_Exercise aim_
After dropping the pictures, give again exactly the lines of the data from its first line through the line with "l'Essonne Propos recueillis", which is included as well.

_Provided records_
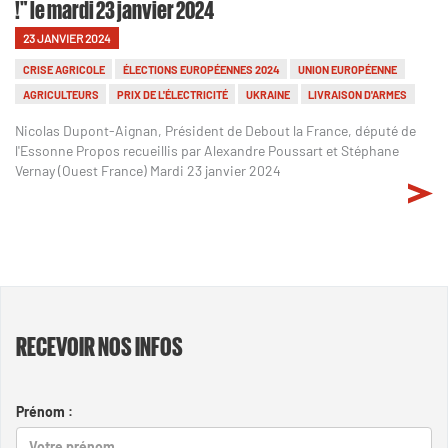
!" le mardi 23 janvier 2024
23 JANVIER 2024
CRISE AGRICOLE
ÉLECTIONS EUROPÉENNES 2024
UNION EUROPÉENNE
AGRICULTEURS
PRIX DE L'ÉLECTRICITÉ
UKRAINE
LIVRAISON D'ARMES
Nicolas Dupont-Aignan, Président de Debout la France, député de
l'Essonne Propos recueillis par Alexandre Poussart et Stéphane
Vernay (Ouest France) Mardi 23 janvier 2024
RECEVOIR NOS INFOS
Prénom :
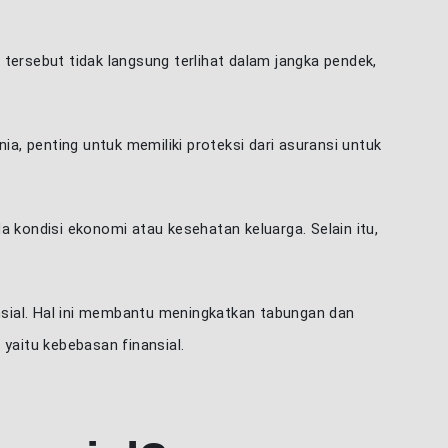
 tersebut tidak langsung terlihat dalam jangka pendek,
a, penting untuk memiliki proteksi dari asuransi untuk
da kondisi ekonomi atau kesehatan keluarga. Selain itu,
n kami dan
sial. Hal ini membantu meningkatkan tabungan dan
isis bagian
yaitu kebebasan finansial.
da untuk
mengenai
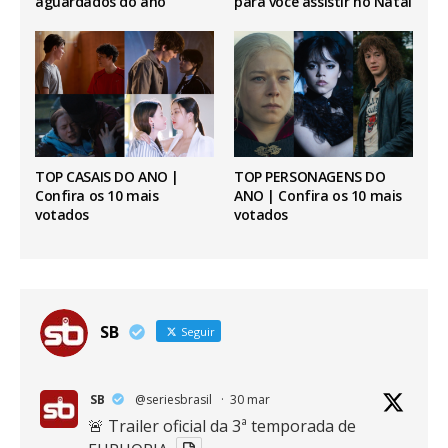
aguardados do ano
para você assistir no Natal
TOP CASAIS DO ANO |
TOP PERSONAGENS DO
Confira os 10 mais
ANO | Confira os 10 mais
votados
votados
SB
Seguir
SB
@seriesbrasil
·
30 mar
🚨 Trailer oficial da 3ª temporada de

_Answer to the exercise_
!" le mardi 23 janvier 2024
23 JANVIER 2024
CRISE AGRICOLE
ÉLECTIONS EUROPÉENNES 2024
UNION EUROPÉENNE
AGRICULTEURS
PRIX DE L'ÉLECTRICITÉ
UKRAINE
LIVRAISON D'ARMES
Nicolas Dupont-Aignan, Président de Debout la France, député de
l'Essonne Propos recueillis par Alexandre Poussart et Stéphane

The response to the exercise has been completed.